What to produce: Please give the entries below again exactly, omitting every picture.

Keypoint text descriptions
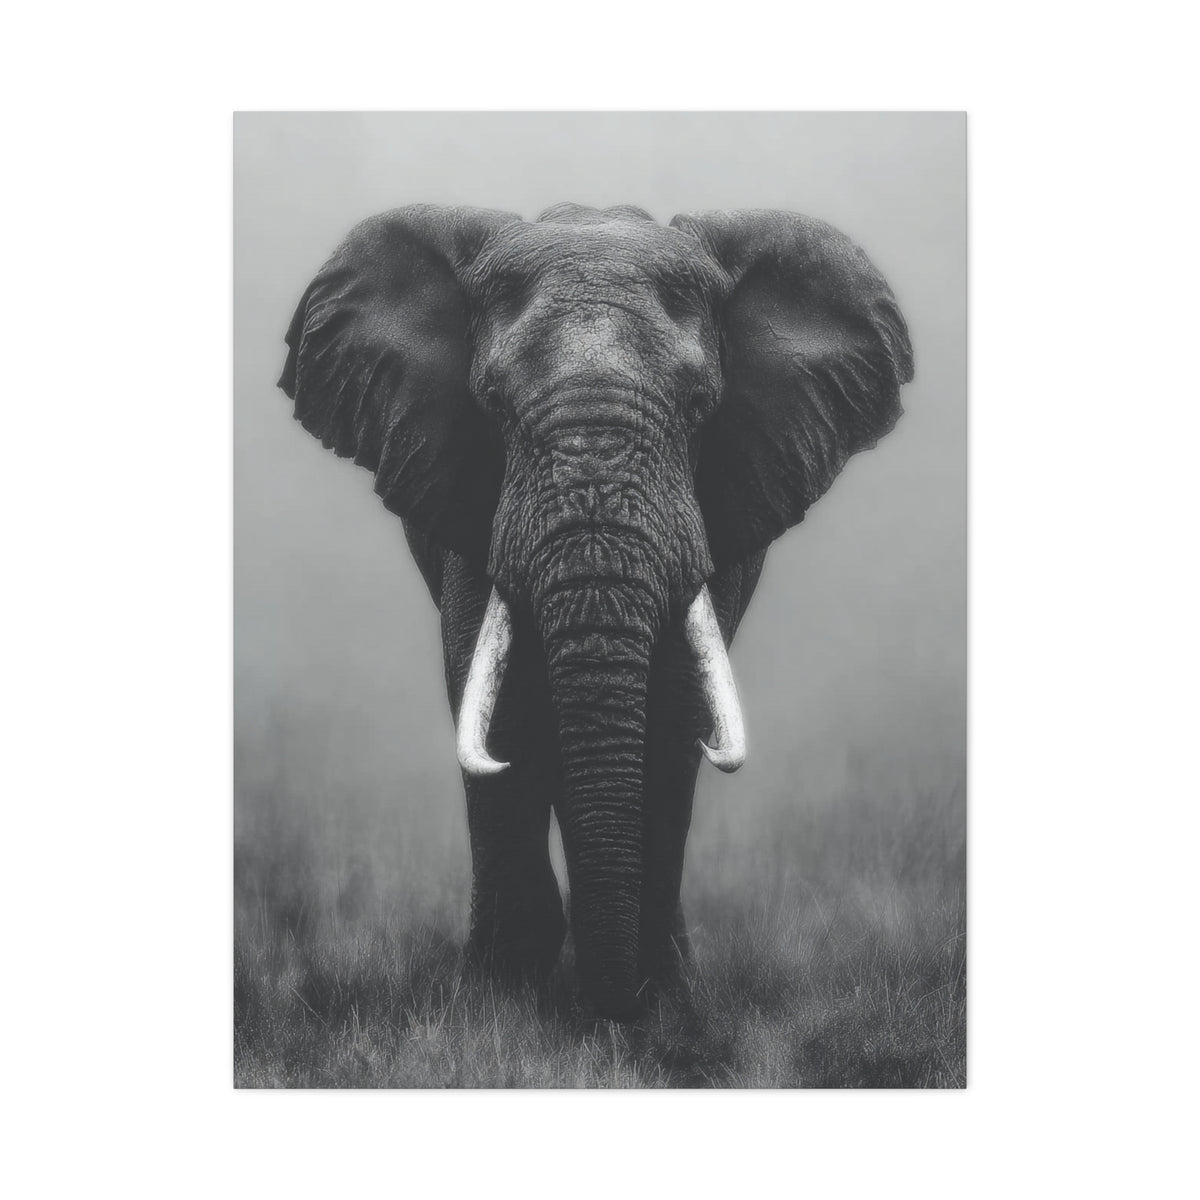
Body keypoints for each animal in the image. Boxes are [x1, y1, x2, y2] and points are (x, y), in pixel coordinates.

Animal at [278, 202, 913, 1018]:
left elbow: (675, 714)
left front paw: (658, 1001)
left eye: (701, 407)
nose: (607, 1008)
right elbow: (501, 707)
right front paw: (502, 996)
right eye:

Completed exercise:
Body keypoints for each animal in the image. Boxes are [x1, y1, x2, y2] and points are (x, y), in pixel coordinates.

Animal at [278, 202, 913, 1018]:
left elbow: (675, 714)
left front paw: (658, 1001)
left eye: (701, 407)
nose: (607, 1008)
right elbow: (501, 707)
right front paw: (502, 996)
right eye:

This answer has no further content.